At Thursday’s Historical Resources Commission meeting, the news broke that the Treanor/Compton group is withdrawing yet another of its proposals for the 900 N.H. lot. The proposal had been denied by the HRC; an appeal was to be considered by the City Commission tonight. The 900 N.H. proposal is controversial because of its enormous size at the border between downtown and East Lawrence.

Treanor/Compton appear willing to adjust the proposal detail by detail, until it is approved. The tactic is to wear opponents down — the time invested in this debate has been enormous, including paid lawyers. The wealthy developers can exhaust the limited resources of the community to pay for continuing the debate, as well as the energy to appear at meeting after meeting to see the “next” proposal.

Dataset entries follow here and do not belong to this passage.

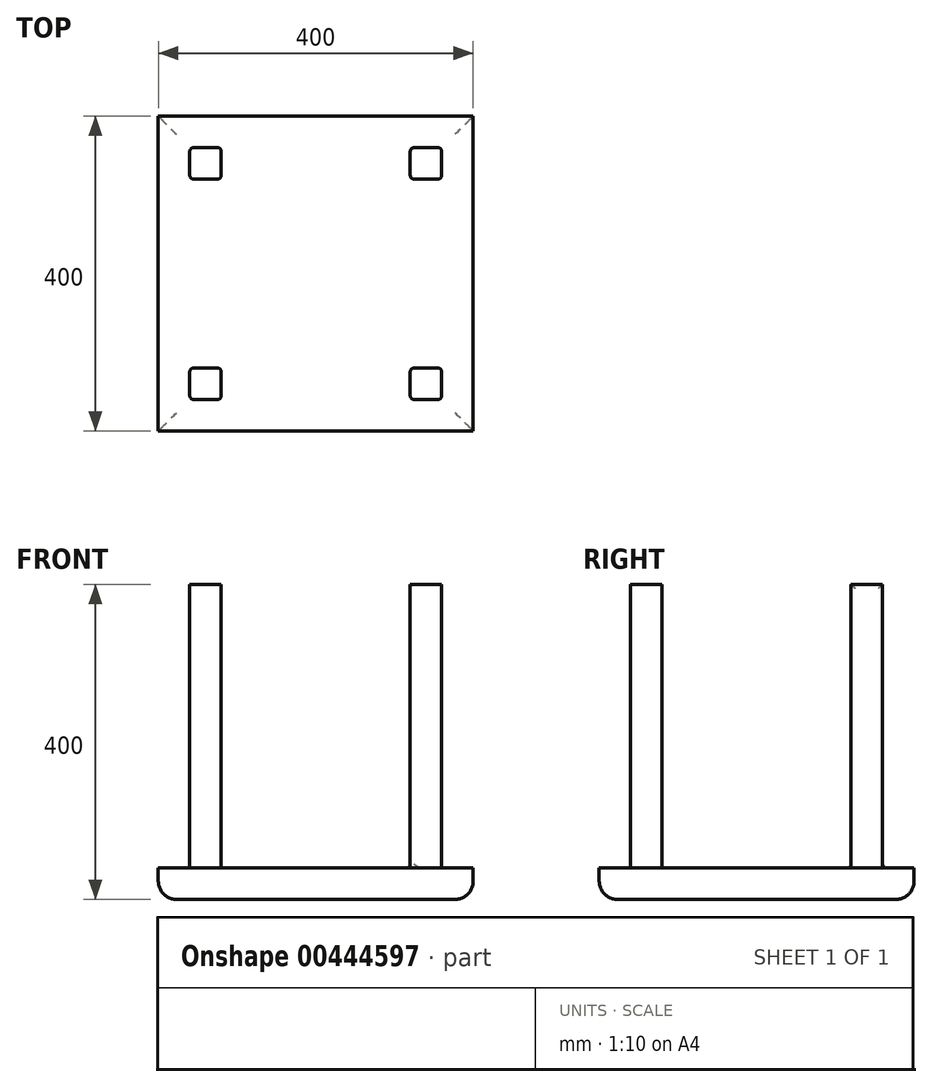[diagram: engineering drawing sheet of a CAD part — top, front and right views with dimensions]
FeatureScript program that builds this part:
annotation { "Feature Type Name" : "Feature", "Feature Type Description" : "" }
export const myFeature = defineFeature(function(context is Context, id is Id, definition is map)
    precondition{}
    {
        {
            var Q0;
            Q0=qCreatedBy(makeId("Top.planeOp"),FACE);
            var sketch = newSketch(context, id + "F0", { "sketchPlane" : qUnion([Q0])});
            skLineSegment(sketch, "E0.bottom", {"start": v(-209.5, 229.57) * mm, "end": v(190.5, 229.57) * mm});
            skLineSegment(sketch, "E0.top", {"start": v(-209.5, -170.43) * mm, "end": v(190.5, -170.43) * mm});
            skLineSegment(sketch, "E0.left", {"start": v(-209.5, 229.57) * mm, "end": v(-209.5, -170.43) * mm});
            skLineSegment(sketch, "E0.right", {"start": v(190.5, 229.57) * mm, "end": v(190.5, -170.43) * mm});
            skSolve(sketch);
        }
        {
            var Q0;
            Q0=makeQuery(id+"F0.imprint","IMPRINT",FACE,{"disambiguationData":[TD([[makeQuery(id+"F0.imprint","IMPRINT",EDGE,{"derivedFrom":sQuery(id+"F0.wireOp",EDGE,"E0.bottom")}),-1.0]])]});
            extrude(context, id + "F1", {"entities" : qUnion([Q0]), "depth" : 40 * mm});
        }
        {
            var Q0;
            Q0=makeQuery(id+"F1.opExtrude","CAP_FACE",FACE,{"disambiguationData":[OSD([sQuery(id+"F0.wireOp",EDGE,"E0.bottom"),sQuery(id+"F0.wireOp",EDGE,"E0.top"),sQuery(id+"F0.wireOp",EDGE,"E0.left"),sQuery(id+"F0.wireOp",EDGE,"E0.right")])],"isStart":false});
            var sketch = newSketch(context, id + "F2", { "sketchPlane" : qUnion([Q0])});
            skLineSegment(sketch, "E1.bottom", {"start": v(-169.5, 189.57) * mm, "end": v(-129.5, 189.57) * mm});
            skLineSegment(sketch, "E1.top", {"start": v(-169.5, 149.57) * mm, "end": v(-129.5, 149.57) * mm});
            skLineSegment(sketch, "E1.left", {"start": v(-169.5, 189.57) * mm, "end": v(-169.5, 149.57) * mm});
            skLineSegment(sketch, "E1.right", {"start": v(-129.5, 189.57) * mm, "end": v(-129.5, 149.57) * mm});
            skLineSegment(sketch, "E2.bottom", {"start": v(-169.5, -90.43) * mm, "end": v(-129.5, -90.43) * mm});
            skLineSegment(sketch, "E2.top", {"start": v(-169.5, -130.43) * mm, "end": v(-129.5, -130.43) * mm});
            skLineSegment(sketch, "E2.left", {"start": v(-169.5, -90.43) * mm, "end": v(-169.5, -130.43) * mm});
            skLineSegment(sketch, "E2.right", {"start": v(-129.5, -90.43) * mm, "end": v(-129.5, -130.43) * mm});
            skLineSegment(sketch, "E3.bottom", {"start": v(110.5, -90.43) * mm, "end": v(150.5, -90.43) * mm});
            skLineSegment(sketch, "E3.top", {"start": v(110.5, -130.43) * mm, "end": v(150.5, -130.43) * mm});
            skLineSegment(sketch, "E3.left", {"start": v(110.5, -90.43) * mm, "end": v(110.5, -130.43) * mm});
            skLineSegment(sketch, "E3.right", {"start": v(150.5, -90.43) * mm, "end": v(150.5, -130.43) * mm});
            skLineSegment(sketch, "E4.bottom", {"start": v(110.5, 189.57) * mm, "end": v(150.5, 189.57) * mm});
            skLineSegment(sketch, "E4.top", {"start": v(110.5, 149.57) * mm, "end": v(150.5, 149.57) * mm});
            skLineSegment(sketch, "E4.left", {"start": v(110.5, 189.57) * mm, "end": v(110.5, 149.57) * mm});
            skLineSegment(sketch, "E4.right", {"start": v(150.5, 189.57) * mm, "end": v(150.5, 149.57) * mm});
            skSolve(sketch);
        }
        {
            var Q0;
            Q0=makeQuery(id+"F2.imprint","IMPRINT",FACE,{"disambiguationData":[TD([[makeQuery(id+"F2.imprint","IMPRINT",EDGE,{"derivedFrom":sQuery(id+"F2.wireOp",EDGE,"E3.bottom")}),-1.0]])]});
            var Q1;
            Q1=makeQuery(id+"F2.imprint","IMPRINT",FACE,{"disambiguationData":[TD([[makeQuery(id+"F2.imprint","IMPRINT",EDGE,{"derivedFrom":sQuery(id+"F2.wireOp",EDGE,"E2.bottom")}),-1.0]])]});
            var Q2;
            Q2=makeQuery(id+"F2.imprint","IMPRINT",FACE,{"disambiguationData":[TD([[makeQuery(id+"F2.imprint","IMPRINT",EDGE,{"derivedFrom":sQuery(id+"F2.wireOp",EDGE,"E1.bottom")}),-1.0]])]});
            var Q3;
            Q3=makeQuery(id+"F2.imprint","IMPRINT",FACE,{"disambiguationData":[TD([[makeQuery(id+"F2.imprint","IMPRINT",EDGE,{"derivedFrom":sQuery(id+"F2.wireOp",EDGE,"E4.bottom")}),-1.0]])]});
            extrude(context, id + "F3", {"entities" : qUnion([Q0, Q1, Q2, Q3]), "operationType" : NewBodyOperationType.ADD, "depth" : 360 * mm});
        }
        {
            var Q0;
            Q0=makeQuery(id+"F1.opExtrude","CAP_EDGE",EDGE,{"disambiguationData":[OSD([sQuery(id+"F0.wireOp",EDGE,"E0.left")])],"isStart":true});
            var Q1;
            Q1=makeQuery(id+"F1.opExtrude","CAP_EDGE",EDGE,{"disambiguationData":[OSD([sQuery(id+"F0.wireOp",EDGE,"E0.bottom")])],"isStart":true});
            var Q2;
            Q2=makeQuery(id+"F1.opExtrude","CAP_FACE",FACE,{"disambiguationData":[OSD([sQuery(id+"F0.wireOp",EDGE,"E0.bottom"),sQuery(id+"F0.wireOp",EDGE,"E0.top"),sQuery(id+"F0.wireOp",EDGE,"E0.left"),sQuery(id+"F0.wireOp",EDGE,"E0.right")])],"isStart":true});
            fillet(context, id + "F4", {"entities" : qUnion([Q0, Q1, Q2]), "radius" : 23.1 * mm, "tangentPropagation" : true, "allowEdgeOverflow" : false});
        }
        {
            var Q0;
            Q0=makeQuery(id+"F3.opExtrude","SWEPT_EDGE",EDGE,{"disambiguationData":[OSD([sQuery(id+"F2.wireOp",EDGE,"E1.bottom"),sQuery(id+"F2.wireOp",EDGE,"E1.right")])]});
            var Q1;
            Q1=makeQuery(id+"F3.opExtrude","SWEPT_EDGE",EDGE,{"disambiguationData":[OSD([sQuery(id+"F2.wireOp",EDGE,"E1.top"),sQuery(id+"F2.wireOp",EDGE,"E1.right")])]});
            var Q2;
            Q2=makeQuery(id+"F3.opExtrude","SWEPT_EDGE",EDGE,{"disambiguationData":[OSD([sQuery(id+"F2.wireOp",EDGE,"E2.top"),sQuery(id+"F2.wireOp",EDGE,"E2.left")])]});
            var Q3;
            Q3=makeQuery(id+"F3.opExtrude","SWEPT_EDGE",EDGE,{"disambiguationData":[OSD([sQuery(id+"F2.wireOp",EDGE,"E2.top"),sQuery(id+"F2.wireOp",EDGE,"E2.right")])]});
            var Q4;
            Q4=makeQuery(id+"F3.opExtrude","SWEPT_EDGE",EDGE,{"disambiguationData":[OSD([sQuery(id+"F2.wireOp",EDGE,"E2.bottom"),sQuery(id+"F2.wireOp",EDGE,"E2.right")])]});
            var Q5;
            Q5=makeQuery(id+"F3.opExtrude","SWEPT_EDGE",EDGE,{"disambiguationData":[OSD([sQuery(id+"F2.wireOp",EDGE,"E2.bottom"),sQuery(id+"F2.wireOp",EDGE,"E2.left")])]});
            var Q6;
            Q6=makeQuery(id+"F3.opExtrude","SWEPT_EDGE",EDGE,{"disambiguationData":[OSD([sQuery(id+"F2.wireOp",EDGE,"E1.bottom"),sQuery(id+"F2.wireOp",EDGE,"E1.left")])]});
            var Q7;
            Q7=makeQuery(id+"F3.opExtrude","SWEPT_EDGE",EDGE,{"disambiguationData":[OSD([sQuery(id+"F2.wireOp",EDGE,"E1.top"),sQuery(id+"F2.wireOp",EDGE,"E1.left")])]});
            fillet(context, id + "F5", {"entities" : qUnion([Q0, Q1, Q2, Q3, Q4, Q5, Q6, Q7]), "radius" : 5 * mm, "tangentPropagation" : true, "allowEdgeOverflow" : false});
        }
        {
            var Q0;
            Q0=makeQuery(id+"F3.opExtrude","SWEPT_EDGE",EDGE,{"disambiguationData":[OSD([sQuery(id+"F2.wireOp",EDGE,"E3.top"),sQuery(id+"F2.wireOp",EDGE,"E3.right")])]});
            var Q1;
            Q1=makeQuery(id+"F3.opExtrude","SWEPT_EDGE",EDGE,{"disambiguationData":[OSD([sQuery(id+"F2.wireOp",EDGE,"E3.bottom"),sQuery(id+"F2.wireOp",EDGE,"E3.right")])]});
            var Q2;
            Q2=makeQuery(id+"F3.opExtrude","SWEPT_EDGE",EDGE,{"disambiguationData":[OSD([sQuery(id+"F2.wireOp",EDGE,"E4.top"),sQuery(id+"F2.wireOp",EDGE,"E4.right")])]});
            var Q3;
            Q3=makeQuery(id+"F3.opExtrude","SWEPT_EDGE",EDGE,{"disambiguationData":[OSD([sQuery(id+"F2.wireOp",EDGE,"E4.bottom"),sQuery(id+"F2.wireOp",EDGE,"E4.right")])]});
            var Q4;
            Q4=makeQuery(id+"F3.opExtrude","SWEPT_FACE",FACE,{"disambiguationData":[OSD([sQuery(id+"F2.wireOp",EDGE,"E4.left")])]});
            var Q5;
            Q5=makeQuery(id+"F3.opExtrude","SWEPT_EDGE",EDGE,{"disambiguationData":[OSD([sQuery(id+"F2.wireOp",EDGE,"E4.top"),sQuery(id+"F2.wireOp",EDGE,"E4.left")])]});
            var Q6;
            Q6=makeQuery(id+"F3.opExtrude","SWEPT_EDGE",EDGE,{"disambiguationData":[OSD([sQuery(id+"F2.wireOp",EDGE,"E3.bottom"),sQuery(id+"F2.wireOp",EDGE,"E3.left")])]});
            var Q7;
            Q7=makeQuery(id+"F3.opExtrude","SWEPT_EDGE",EDGE,{"disambiguationData":[OSD([sQuery(id+"F2.wireOp",EDGE,"E3.top"),sQuery(id+"F2.wireOp",EDGE,"E3.left")])]});
            fillet(context, id + "F6", {"entities" : qUnion([Q0, Q1, Q2, Q3, Q4, Q5, Q6, Q7]), "radius" : 5 * mm, "tangentPropagation" : true, "allowEdgeOverflow" : false});
        }
    });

This is a moment of truth for the city government. Treanor/Compton have wasted thousands of person-hours for city government in considering and reconsidering their proposals. I urge the commission to insist: (1) any proposal for development of this site should involve East Lawrence residents from the outset in its design; (2) building size should not exceed that of the Lawrence Arts Center; and (3) districtwide planning is critical. That is, City Commission should insist on a district study — covering the New Hampshire Street corridor from 11th Street to the river — before considering yet another slightly modified proposal. In other words, City Commission should avoid opportunity-driven, suboptimal, incremental planning and instead insist on intelligent, analyzed and strategic development for our city.